Saturday, June 25, 2022

Review: INNOCENT BIRD

Tokyopop was one of the first manga publishers to find success in BL manga, first with their release of FAKE and Gravitation and later on through their Blu imprint with like Junjo Romantica.   Sadly, nothing everything out of Blu was a winner.

INNOCENT BIRD (Na Mo Naki Tori No Tobu Yaoke), by Hirotaka Kisaragi.  First published in 2002 and first published in North America in 2007.



PLOT:

While the endless war between angels and devils rages on, Shirigasi strives to become a holy man.  Once he had been Satan's favorite concubine, but now he wants to become human.  To do this, he must not only forsake his demonic nature but must find something precious enough to trade with God himself to achieve his dream.  Along the way, he meets with Karasu.  He's an angelic investigator who finds himself increasingly charmed by Shirigasi.  As the two of them fall in love, they must fight back against the forces of both Heaven and Hell who seek to punish them for disobeying the natural order of their world.

STORY:

Innocent Bird sounds positively epic for a BL manga.  I mean, it's a romance literally set in the middle of a divine war!  Yet those same qualities are the biggest problem of Innocent Bird.  Kisaragi focuses so hard on the relationship between a delicate demon and the angel who falls for his new nice-guy act that she's missing out on the bigger picture.

I do have to give this book credit for finding an original take on the 'angel/demon rebels against holy war' story.  Shirigasi doesn't want to become an iconoclast, he just wants to find some purpose in life beyond being Satan's favorite fuckboy.  Yes, it's terribly convenient that there just so happens to be a heavenly clause that allows him to become human and that it's vague enough to allow for some mystery, but I was willing to roll with it for the sake of the story.  I just wish the romance was quite that compelling.

As far as I can tell, the only reason that Shirigasi and Karasu get together is simply because Shirigasi is nice.  There's nothing wrong with that being the impetus for a romantic relationship, but it's hard to believe that Karasu would go from "gee, what a swell guy" to "I will fight the forces of Hell and defy my own angelic masters to be with this man" for the sake of niceness alone.  

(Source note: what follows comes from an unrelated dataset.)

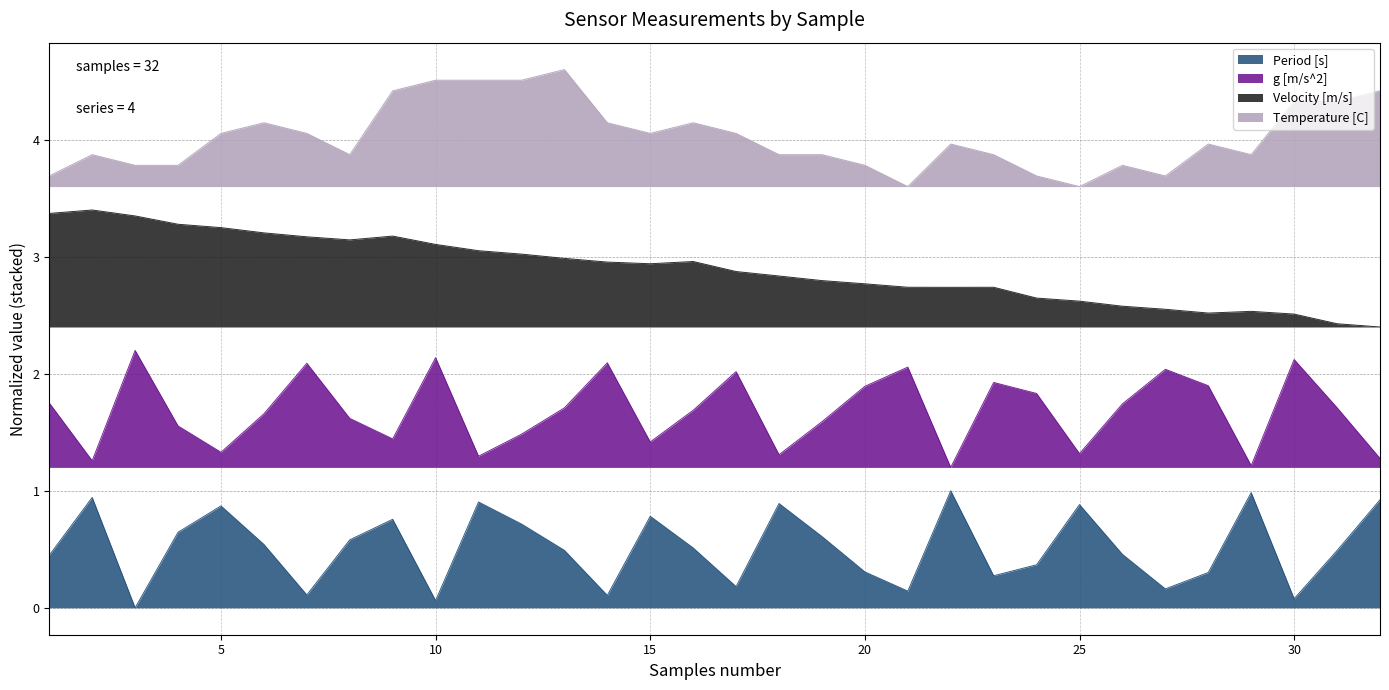

Reading right to left, transcribe all the data shown in this chart.

Period [s]: 32=0.9	31=0.5	30=0.1	29=1.0	28=0.3	27=0.2	26=0.5	25=0.9	24=0.4	23=0.3	22=1.0	21=0.1	20=0.3	19=0.6	18=0.9	17=0.2	16=0.5	15=0.8	14=0.1	13=0.5	12=0.7	11=0.9	10=0.1	9=0.8	8=0.6	7=0.1	6=0.5	5=0.9	4=0.6	3=0.0	2=0.9	1=0.4
g [m/s^2]: 32=1.3	31=1.7	30=2.1	29=1.2	28=1.9	27=2.0	26=1.7	25=1.3	24=1.8	23=1.9	22=1.2	21=2.1	20=1.9	19=1.6	18=1.3	17=2.0	16=1.7	15=1.4	14=2.1	13=1.7	12=1.5	11=1.3	10=2.1	9=1.4	8=1.6	7=2.1	6=1.7	5=1.3	4=1.6	3=2.2	2=1.3	1=1.8
Velocity [m/s]: 32=2.4	31=2.4	30=2.5	29=2.5	28=2.5	27=2.6	26=2.6	25=2.6	24=2.6	23=2.7	22=2.7	21=2.7	20=2.8	19=2.8	18=2.8	17=2.9	16=3.0	15=2.9	14=3.0	13=3.0	12=3.0	11=3.1	10=3.1	9=3.2	8=3.1	7=3.2	6=3.2	5=3.2	4=3.3	3=3.3	2=3.4	1=3.4
Temperature [C]: 32=4.4	31=4.3	30=4.3	29=3.9	28=4.0	27=3.7	26=3.8	25=3.6	24=3.7	23=3.9	22=4.0	21=3.6	20=3.8	19=3.9	18=3.9	17=4.1	16=4.1	15=4.1	14=4.1	13=4.6	12=4.5	11=4.5	10=4.5	9=4.4	8=3.9	7=4.1	6=4.1	5=4.1	4=3.8	3=3.8	2=3.9	1=3.7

The conflict also gets formulaic pretty quickly.  When the story isn't about demons trying to convince (or force) Shirigasi to become a demon again and failing, it's about Karasu getting chewed out by his supervisor for falling for a demon and not toeing the heavenly party line.  In the hands of a more ambitious mangaka, this blend of action and politics could be crafted into something interesting.   At the very least, it could be compelling melodrama in the vein of Angel Sanctuary.  Instead it mostly devolves into talking heads and kinky torture.  There's no passion to be found here, be it literal or metaphorical.

ART:

Innocent Bird's art is equally middling.  Kisaragi's character designs are your stock standard BL bishonen, drawn no better or worse than any other similar series of the time.  Her linework is dark and rich, but the designs do nothing to capitalize on that.  The most she adds to them is making the angels' hair long and swirly or plunking a pair of horns and a few odd scales on the demons.  Swirling seems to be the only thing that excites Kisaragi as an artist.  Everything swirls in unexplained winds: hair, fabric, coats, wings, loose feathers, etc.  

No one does even so much as kiss, so I can't say how well the artist handles sensuality.  What I can say with certainty is that she's no good at action.  She abuses speedlines and ink splatters with abandon to suggest the illusion of speed, power, and blood, but all that does is obscure the action.  It gets so bad at points that it's sincerely hard to tell at time who's getting hurt or what's happening beyond two figures rushing towards one another.  Even the backgrounds are vague, with Hell looking more like an industrial district drowning in screentone.  The worst part is that as I'll discuss in the next part, Kisaragi is capable of being a better, more interesting artist, so where was that talent when she was working on this?

PRESENTATION:

There's an unrelated short story here about two kids meeting their step-brother after their mother's death.  The focus is on the eldest boy, who struggles not only with his attraction to his half-brother but also the lingering anger he holds towards his mother for leaving them.  It's not a particularly deep story (especially since the eldest brother mostly comes off as an asshole), but it's a complete arc with some comprehensible emotion behind it and some intriguingly sparse art and page layouts.  

RATING:

Innocent Bird squanders its intriguing premise with a limp, shallow romance and vague, ponderous conflict, all of it illustrated with an indifferent and murky hand.

This series was published by Tokyopop.  This series is complete in Japan with 3 volumes available.  All 3 volumes were released and are currently out of print.